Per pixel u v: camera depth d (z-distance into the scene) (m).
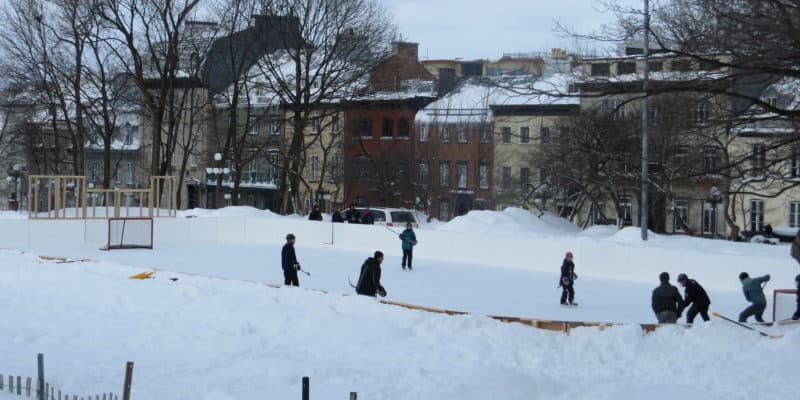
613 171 68.25
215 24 75.75
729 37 32.66
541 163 75.25
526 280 40.00
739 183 65.19
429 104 102.12
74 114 96.88
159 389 17.50
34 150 88.25
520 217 67.31
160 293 29.97
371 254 50.91
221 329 24.39
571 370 20.08
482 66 114.81
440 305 32.47
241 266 44.12
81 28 73.19
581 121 66.06
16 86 77.19
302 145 81.44
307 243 56.06
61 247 53.72
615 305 33.00
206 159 103.31
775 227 82.50
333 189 108.00
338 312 26.27
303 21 75.56
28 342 22.44
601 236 63.06
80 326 24.66
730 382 18.42
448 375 18.95
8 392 16.31
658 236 52.34
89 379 18.19
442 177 100.00
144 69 82.88
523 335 23.03
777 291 30.34
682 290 37.91
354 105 82.19
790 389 17.73
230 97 102.81
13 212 68.00
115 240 53.75
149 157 116.12
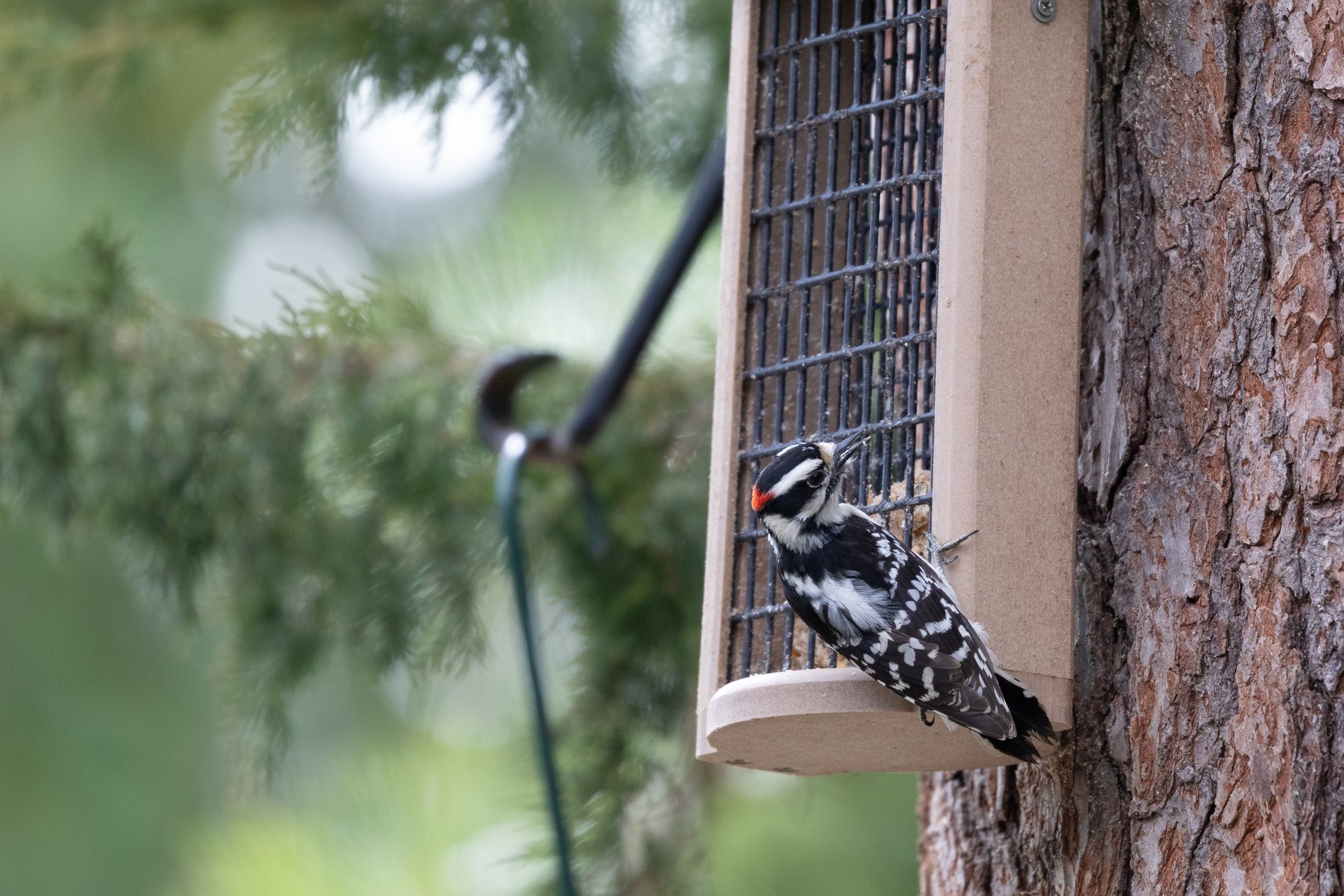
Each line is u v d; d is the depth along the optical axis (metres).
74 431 12.38
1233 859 7.04
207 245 18.91
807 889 11.87
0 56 12.98
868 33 8.60
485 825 11.80
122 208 18.70
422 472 12.30
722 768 12.09
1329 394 7.08
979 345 7.32
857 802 12.56
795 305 8.77
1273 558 7.10
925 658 6.86
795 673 7.28
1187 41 7.66
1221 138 7.51
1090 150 7.96
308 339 12.38
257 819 11.97
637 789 11.86
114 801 18.14
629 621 12.09
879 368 8.76
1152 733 7.35
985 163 7.42
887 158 8.59
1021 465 7.34
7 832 17.81
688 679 12.00
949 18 7.61
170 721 18.64
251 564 12.46
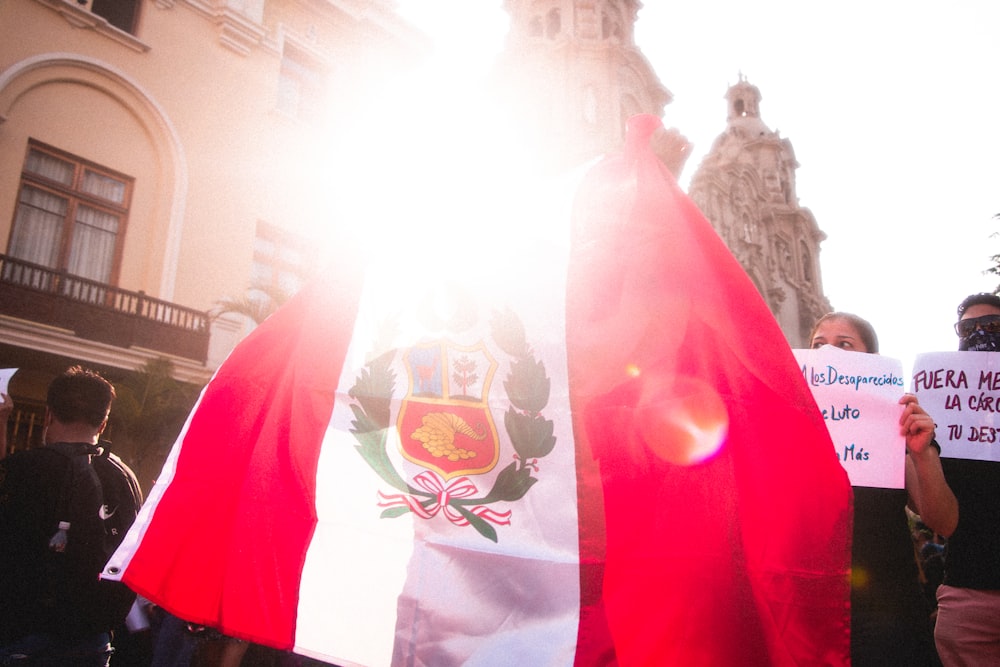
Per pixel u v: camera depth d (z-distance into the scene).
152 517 2.41
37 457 2.60
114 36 11.66
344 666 2.15
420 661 2.10
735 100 42.88
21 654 2.40
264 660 3.18
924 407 2.77
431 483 2.31
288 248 13.88
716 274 2.09
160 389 10.58
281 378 2.63
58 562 2.47
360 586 2.24
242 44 13.39
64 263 10.99
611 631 1.91
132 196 11.81
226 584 2.32
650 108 26.58
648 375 2.11
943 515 2.35
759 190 36.34
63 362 10.66
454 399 2.38
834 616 1.83
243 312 11.81
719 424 1.99
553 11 26.42
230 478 2.49
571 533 2.07
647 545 1.94
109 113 11.66
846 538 1.86
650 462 2.03
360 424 2.47
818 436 1.92
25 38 10.70
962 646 2.62
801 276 37.78
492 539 2.17
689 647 1.80
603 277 2.28
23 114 10.67
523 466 2.21
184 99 12.50
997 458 2.64
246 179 13.17
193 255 12.23
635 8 27.66
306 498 2.40
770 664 1.76
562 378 2.24
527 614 2.03
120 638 3.53
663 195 2.23
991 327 2.93
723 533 1.88
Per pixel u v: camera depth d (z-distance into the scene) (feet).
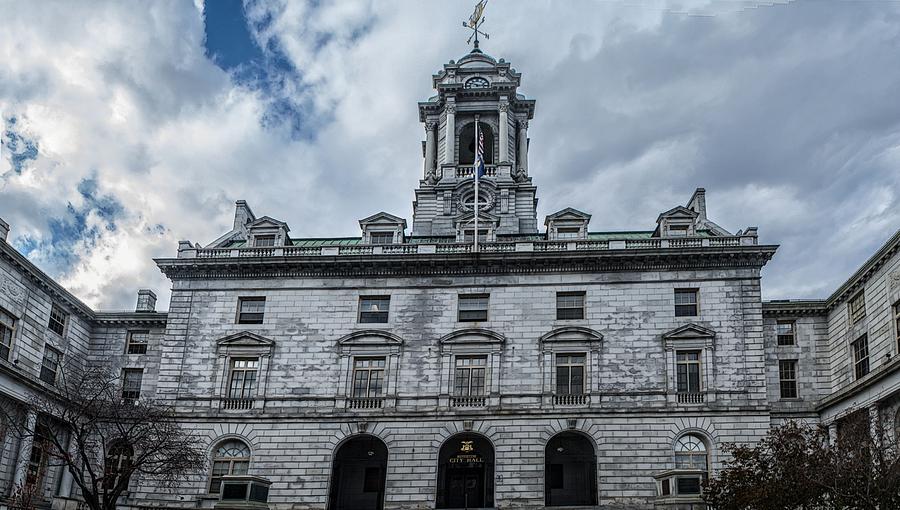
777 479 144.25
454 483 207.21
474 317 210.38
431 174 270.05
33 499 194.90
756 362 198.80
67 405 182.80
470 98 279.49
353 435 200.64
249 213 248.32
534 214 261.65
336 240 243.19
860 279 202.90
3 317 196.85
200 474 199.21
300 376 208.03
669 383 198.49
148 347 233.76
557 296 210.18
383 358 208.03
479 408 199.93
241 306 217.77
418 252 217.77
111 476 168.04
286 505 196.65
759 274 205.87
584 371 202.39
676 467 192.13
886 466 137.28
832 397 206.28
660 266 208.95
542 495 191.72
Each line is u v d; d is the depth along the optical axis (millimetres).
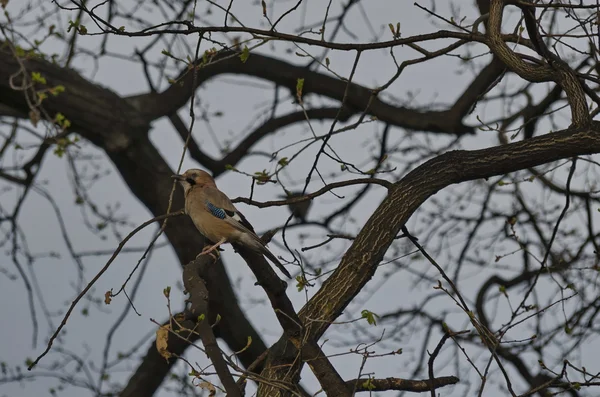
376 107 18438
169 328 6992
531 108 16688
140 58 17156
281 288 8453
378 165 15820
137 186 17438
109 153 16797
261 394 8844
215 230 10789
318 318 8953
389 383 8812
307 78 18734
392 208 9500
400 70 10773
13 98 15055
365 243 9383
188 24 9602
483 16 11062
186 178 11602
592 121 9781
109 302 8688
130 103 17203
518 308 10781
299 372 8281
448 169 9695
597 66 11156
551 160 9805
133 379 18109
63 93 15500
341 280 9297
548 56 10180
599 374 9062
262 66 18625
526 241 16625
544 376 14250
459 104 17922
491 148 9828
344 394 8500
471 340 15539
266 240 10164
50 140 10391
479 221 17047
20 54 9453
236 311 18531
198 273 7629
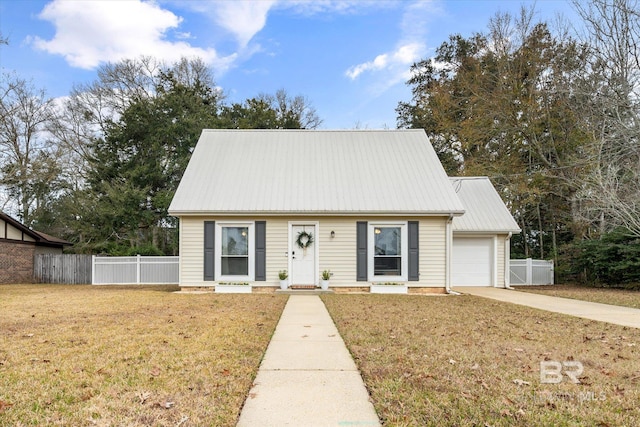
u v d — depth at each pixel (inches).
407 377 169.9
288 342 233.9
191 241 537.0
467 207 677.3
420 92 1219.9
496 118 940.6
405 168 606.5
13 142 1011.3
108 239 991.6
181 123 1010.7
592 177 632.4
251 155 634.8
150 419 128.6
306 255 538.9
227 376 170.1
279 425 126.2
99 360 190.9
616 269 607.5
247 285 529.7
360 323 291.4
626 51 684.1
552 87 834.8
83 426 124.0
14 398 144.8
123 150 1024.2
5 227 704.4
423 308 374.6
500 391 155.0
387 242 541.0
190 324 281.6
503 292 555.8
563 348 221.6
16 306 370.9
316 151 647.8
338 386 160.6
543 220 914.1
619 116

◆ ◆ ◆

How many lines in the data contain the string "camera"? Respond with the number only.

(RESPONSE)
3